Вскоре после релиза OverSight Ворд получил письмо от обеспокоенного пользователя, который заметил, что OverSight предупреждает о странной активности Shazam. Оказалось, что приложение постоянно «слушает», что происходит вокруг. Опасаясь, что его программа выдала ложное срабатывание, Вордл решить отреверсить Shazam и разобраться, что происходит. Как оказалось, OverSight не ошибалась. После нескольких часов изучения кода, Вордл пришел к выводу, что Shazam действительно постоянно «слушает» все вокруг. Хотя исследователь сделал вывод, что ничего плохого при этом не происходит, то есть приложение все же не шпионит за пользователем, тем не менее, такая функциональность – это не баг.

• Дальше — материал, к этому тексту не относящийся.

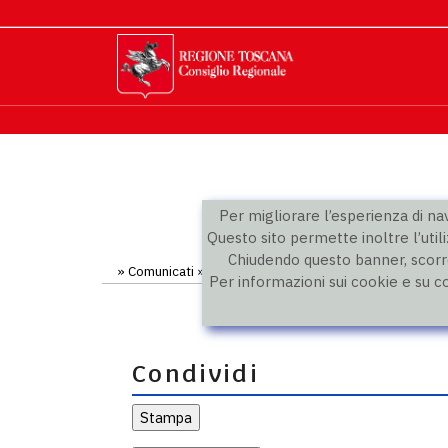
Per migliorare l’esperienza di navi
Questo sito permette inoltre l’utili
Chiudendo questo banner, scorre
»
Comunicati
» Comunicato
Per informazioni sui cookie e su c
Condividi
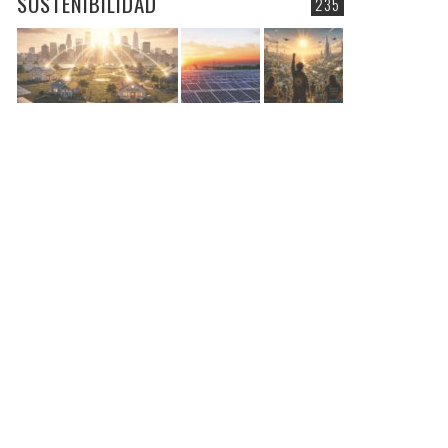
SOSTENIBILIDAD
235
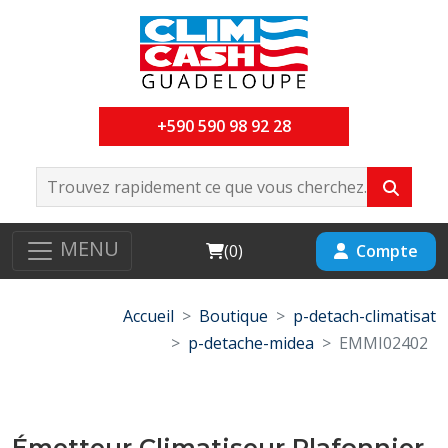
+590 590 98 92 28
MENU
Cart
Compte
(
0
)
Accueil
Boutique
p-detach-climatisat
p-detache-midea
EMMI02402
Émetteur Climatiseur Plafonnier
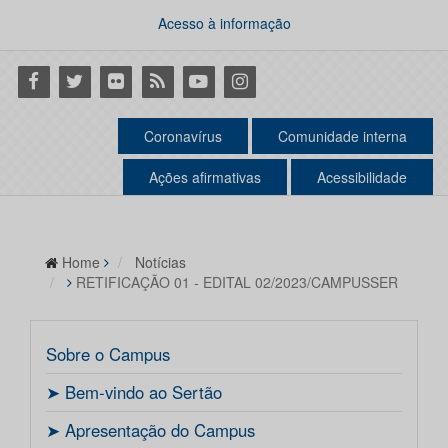
Acesso à informação
Facebook
Twitter
Flickr
RSS
Youtube
Instagram
Coronavírus
Comunidade interna
Ações afirmativas
Acessibilidade
Home
Notícias
RETIFICAÇÃO 01 - EDITAL 02/2023/CAMPUSSER
Sobre o Campus
ㅤ➤ Bem-vindo ao Sertão
ㅤ➤ Apresentação do Campus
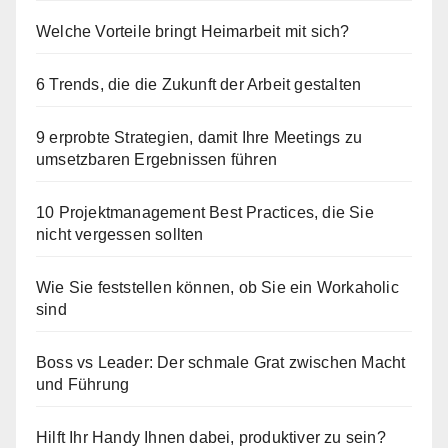
Welche Vorteile bringt Heimarbeit mit sich?
6 Trends, die die Zukunft der Arbeit gestalten
9 erprobte Strategien, damit Ihre Meetings zu
umsetzbaren Ergebnissen führen
10 Projektmanagement Best Practices, die Sie
nicht vergessen sollten
Wie Sie feststellen können, ob Sie ein Workaholic
sind
Boss vs Leader: Der schmale Grat zwischen Macht
und Führung
Hilft Ihr Handy Ihnen dabei, produktiver zu sein?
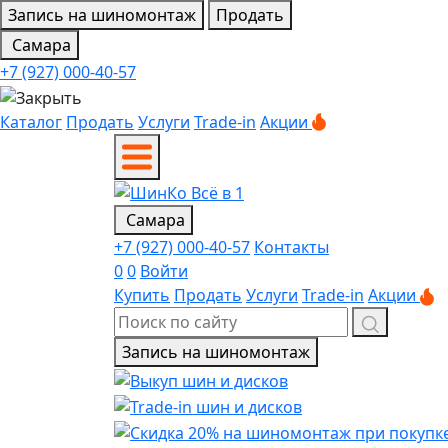
Запись на шиномонтаж
Продать
Самара
+7 (927) 000-40-57
Каталог
Продать
Услуги
Trade-in
Акции
Самара
+7 (927) 000-40-57
Контакты
0
0
Войти
Купить
Продать
Услуги
Trade-in
Акции
Запись на шиномонтаж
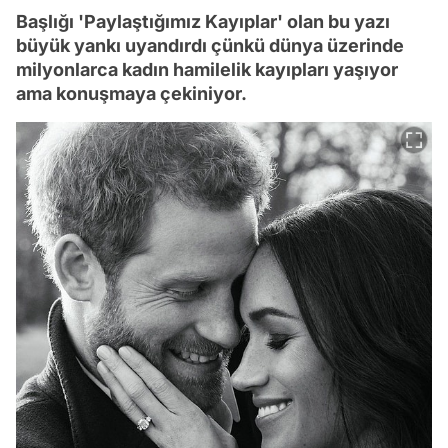
Başlığı 'Paylaştığımız Kayıplar' olan bu yazı
büyük yankı uyandırdı çünkü dünya üzerinde
milyonlarca kadın hamilelik kayıpları yaşıyor
ama konuşmaya çekiniyor.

Журналисты Vice Motherboard попросили Джеймса Пирсона (James Pearson), вице-президента Shazam по глобальным коммуникациям, прокомментировать ситуацию. И Пирсон заявил, что Вордл прав, но ничего страшного в этом нет:
«Никакого нарушения приватности нет, так как аудио не обрабатывается, если только пользователь вручную не переведет приложение в режим “вкл.”. Если бы микрофон не оставался включенным, приложению понадобилось бы гораздо больше времени для инициализации микрофона и начала буфферизации аудио. Это привело бы к ухудшению впечатлений от использования, ведь пользователи тогда могли бы попросту упустить песню, которую хотели идентифицировать».
«Когда я что-то выключаю, “выкл.” должно означать “выкл.”. Очень мило с их стороны, что они не обрабатывают данные, но, да, запись по-прежнему ведется постоянно», — парирует Вордл.
Тем не менее, Персон еще раз подчеркнул, что микрофон остается включенным только для «технических нужд» и оптимизации работы приложения, и разработчики Shazam не собираются это менять, так как «для этого нет повода».
«Я не нашел признаков какой-либо обработки данных (они не сохраняются, не извлекаются т.д.), однако, мне все равно не нравится приложение, которое постоянно “снимает” аудио со встроенного микрофона моего компьютера», — говорит Вордл.
Эксперт отмечает, что хотя само приложение Shazam не делает ничего дурного, малварь может использовать его в своих целях, обратив легитимную функциональность против пользователя, к примеру, тайно записывая все, что происходит рядом с его компьютером.